Stock futures fell in early trading Tuesday ahead of quarterly earnings reports from several megacap technology companies, APA reports citing CNBC.
Futures on the Dow Jones Industrial Average declined 100 points. S&P 500 futures slipped 0.2% and Nasdaq 100 futures traded flat. The major U.S. stock averages closed the previous session at record highs to each notch five-day win streaks.
Shares of Tesla rose about 2.3% in premarket trading following a better-than-expected second-quarter earnings report. The electric vehicle maker passed $1 billion in quarterly net income for the first time.
Second-quarter earnings season continues with Google-parent Alphabet, Microsoft and Apple set to report after the bell Tuesday.
“It appears that we’re going to get really solid earnings from these companies and that should give a little bit of a boost to the market. Some of these names have already run so much this year that perhaps we don’t get a large bounce,” said Victoria Fernandez, Crossmark Global Investments’ chief market strategist.
“Apple may be your best opportunity to see some movement because they’ve been in more of a consolidation phase over the last few months,” Fernandez added.

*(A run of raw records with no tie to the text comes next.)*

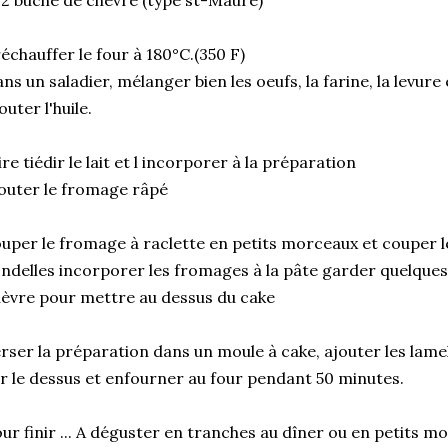
2 bûche de chèvre (type st-Maure)
échauffer le four à 180°C.(350 F)
ns un saladier, mélanger bien les oeufs, la farine, la levure 
outer l'huile.
ire tiédir le lait et l incorporer à la préparation
outer le fromage râpé
uper le fromage à raclette en petits morceaux et couper l
ndelles incorporer les fromages à la pâte garder quelques 
èvre pour mettre au dessus du cake
rser la préparation dans un moule à cake, ajouter les lamel
r le dessus et enfourner au four pendant 50 minutes.
ur finir ... A déguster en tranches au dîner ou en petits mor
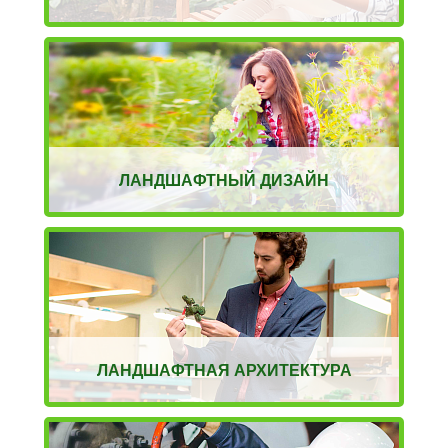
ЛАНДШАФТНЫЙ ДИЗАЙН
ЛАНДШАФТНАЯ АРХИТЕКТУРА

Shares of UPS tumbled more than 6% in premarket trading as its domestic revenue came up shy of estimates. The shipping company beat on the top and bottom lines, however, as a surge in e-commerce orders continued.
Hong Kong markets saw yet another day of heavy losses Tuesday, with the Hang Seng index dropping more than 4% amid Beijing’s intensified crackdown on tech and education companies.
The Federal Reserve’s two-day policy meeting begins Tuesday. Investors are awaiting insights into the central bank’s monetary policy.
The Federal Open Market Committee will release a statement when the meeting concludes Wednesday, followed by Chairman Jerome Powell’s news conference.
“I empathize with Fed Chair Jay Powell as he walks a delicate tightrope — preparing markets for tapering while assuring that the Fed will be very patient and thoughtful as it starts its normalization process,” Invesco Chief Global Market Strategist Kristina Hooper said in a note.